Fresh data out on Thursday showed that US economic growth slowed less than expected last quarter.
What does this mean?
Rate hikes are one of the main weapons the Federal Reserve (the Fed) has in its war on inflation, and it hasn’t been particularly shy about firing them off. But while the economy’s sustained some damage, it still managed to stay on its feet last quarter. After all, a key measure of consumer spending – which makes up the lion’s share of the economy – increased by just over 2%. That’s less than economists expected, sure, but growth is growth. Government spending took its biggest leap in almost two years too, and companies upped their inventories – all of which helped plug the gap left by plunging residential property investments and dwindling exports. On the whole, the news was good: the economy grew at an annualized pace of 2.9%, a slowdown from the previous quarter, but better than the 2.6% economists expected.
Why should I care?
The bigger picture: Time will tell.
There’s no denying that the economy showed pluck last quarter, but some pundits still think rate hikes haven’t had their full impact yet, and reckon they’ll knock the economy into a mild recession as the year wears on. That chimes with a recent survey by Bloomberg: it revealed that economists think the economy will shrink by 0.6% and 0.3% in the second and third quarters of this year – marking a technical recession.
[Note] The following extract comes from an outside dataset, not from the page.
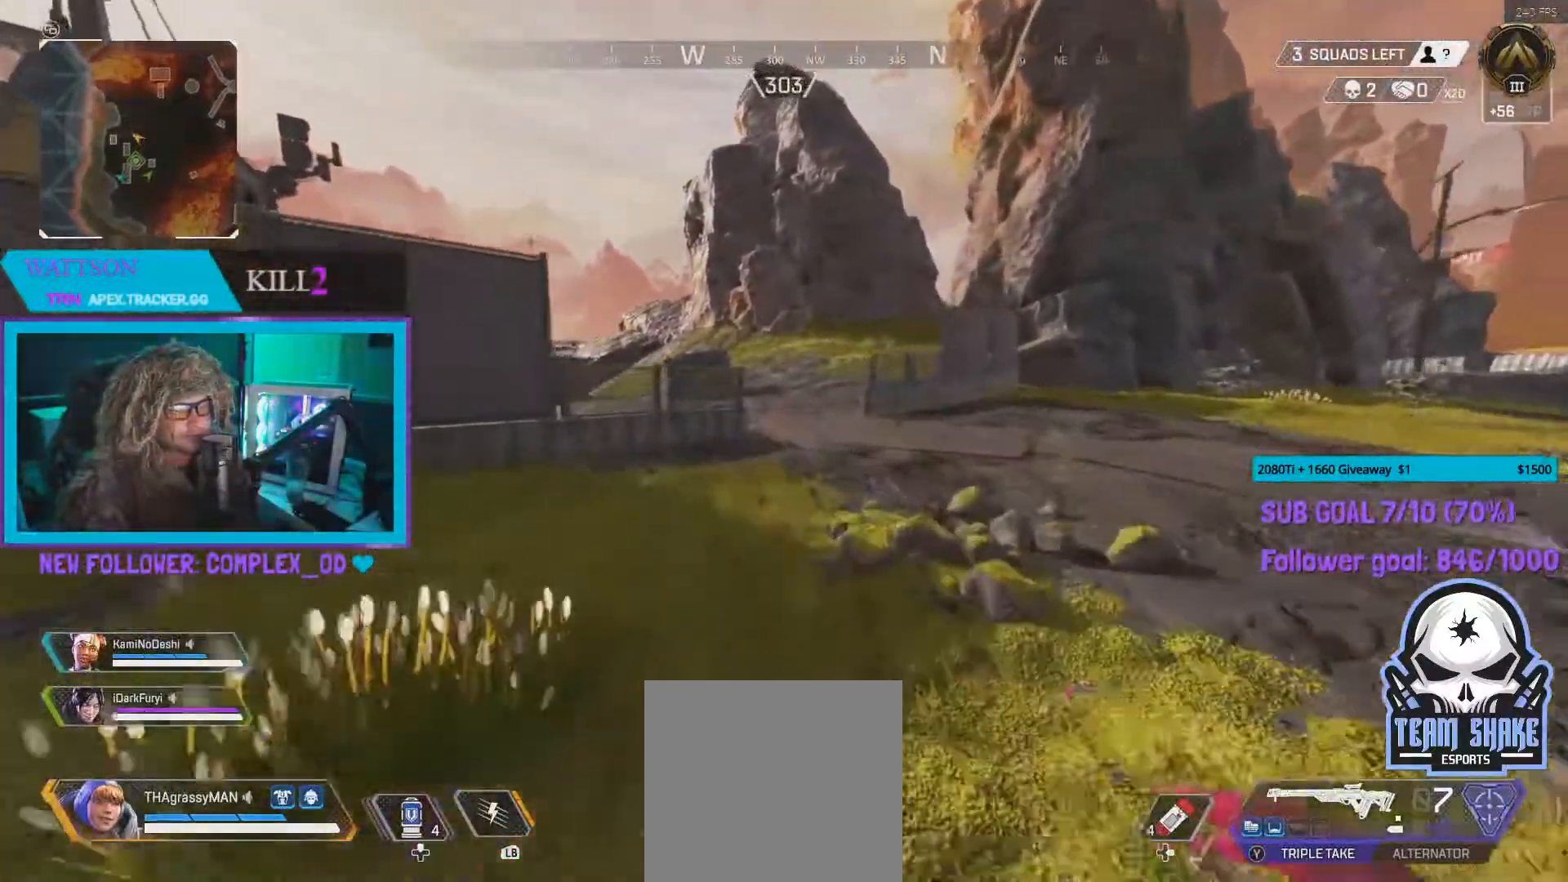
{"buttons": [], "left_stick": "up", "right_stick": "right", "events": [[33, "right_stick", "right"], [217, "right_stick", "center"], [400, "right_stick", "right"]]}
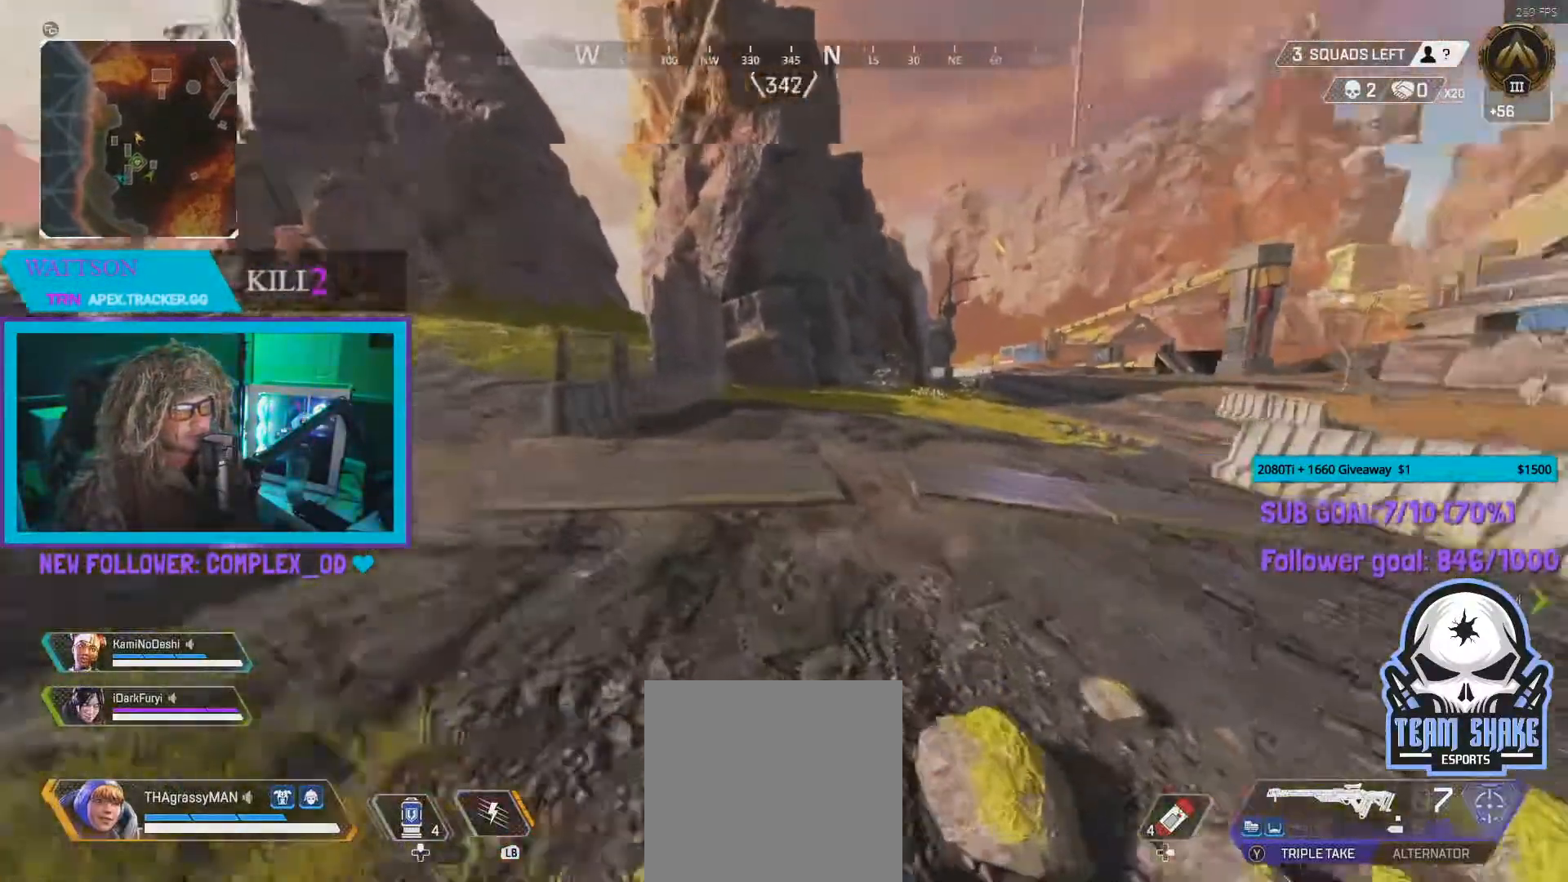
{"buttons": [], "left_stick": "up", "right_stick": "center", "events": [[17, "right_stick", "center"], [300, "right_stick", "right"], [433, "right_stick", "center"]]}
Zooming out: Deny all knowledge.
The Fed isn’t done yet: the central bank’s widely expected to hike rates by 0.25 percentage points next week, and eventually bring rates to 5% and hold them there for a while. But while economists are already sounding the recession alarm, the central bank insists a good old “soft landing” is still a possibility. At any rate, there’s no guarantee it’ll fess up if things do take a turn: it kept mum when a technical recession set in last year, after all.